Auron MacIntyre went live on X on Friday, Sept. 19. His monologue included the statement, “If you are almost religiously dedicated to mutilating children as a rite of passage for your political movement, then I can’t really debate your political movement with you any more.”
MacIntyre is correct. There is a fundamental divide. It’s religious in nature, by default of expressed intent. This divide will be sorted out, at least in part, with the help of ostensibly secular AI. The question remains, however: How much of the problem, the identitarian political violence and its ecology, which is about to be prosecuted, actually stems from or relates back to the same digital technology that will used in prosecution?
Some would doubt the legitimacy of this odd central role taken up by, or granted to, the transgender phenomenon. It may be no coincidence. It may be that the phenomenon itself is, in part, related very closely to the designs and aggressive expansion of digital technologies themselves. The relationships between transgenderism and transhumanism — between the cellular hive-like construction of the internet chat spaces and the disembodied solitariness of the online social interactions — are recursive, mutually reinforcing. There are loops between the human and his technological inventions that are not well enough understood.
What links trans, Antifa, and ex-special forces?
As AI steps onto the domestic counterterrorism scene, consider that Antifa has within its ranks several high-level, former special operations actors. Highly reliable sources within the special operations forces community have confided to this author the high probability of Antifa access to support, training, and supervision from high-level former SOF personnel.
Several ex-SOF operators have famously self-identified as transgender either while serving or after separating from the military. Special operations is known to be very plugged in and tech-capable. Whatever the depth or oddity of the coalition, be assured that these actors understand counternarrative, sacrifice, subterfuge, and misdirection, to say nothing of kinetic action. They will allocate human resources as or more ruthlessly than any soulless corporation.
The human mind today (forget about the AI substitute) is so mind-bombed and under so many psyops that it is severely ill equipped to manage holistic environments. Binary circuit construction seems to force binary, computational, linear thinking.
If transgenderism is, in fact, somehow or other, directly tied to the dangerously warping dynamics of technology, what will be the nature of that interaction going forward? We don’t know yet. The emerging scenario is the type of hyper-dynamic environment created in fifth-generation-type multi-actor conflicts.
Likely we will see, by default, an even greater and more explicit dependence on — and a giving over of power to — artificial intelligence. It will be easy to accept such moves as the human responsibility for justice decisions, always contested and imperfect, becomes more easily externalized.

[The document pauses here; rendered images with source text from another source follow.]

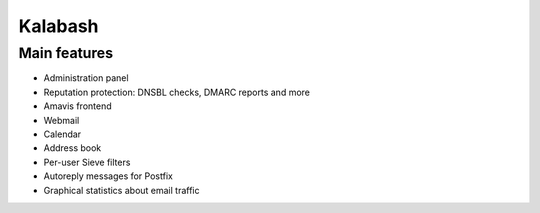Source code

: Kalabash
========

*************
Main features
*************

* Administration panel
* Reputation protection: DNSBL checks, DMARC reports and more
* Amavis frontend
* Webmail
* Calendar
* Address book
* Per-user Sieve filters
* Autoreply messages for Postfix
* Graphical statistics about email traffic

The sheer volume of subdivisions and clique-making available to the cyber-individual, and the multitude of digitally sequestered spaces (chat rooms, forums, comms apps) enabling those moves, has grown so vast as to surpass the powers of human analysis. Investigation without AI would lag years behind the action curve of terrorism, while the unraveling and decoding of financial networks in support of now-designated terror groups is probably only possible with an entity native to those cyber networks.
We’ve entered the era of digital domestic counterterrorism. So has AI — and those who wield it most powerfully.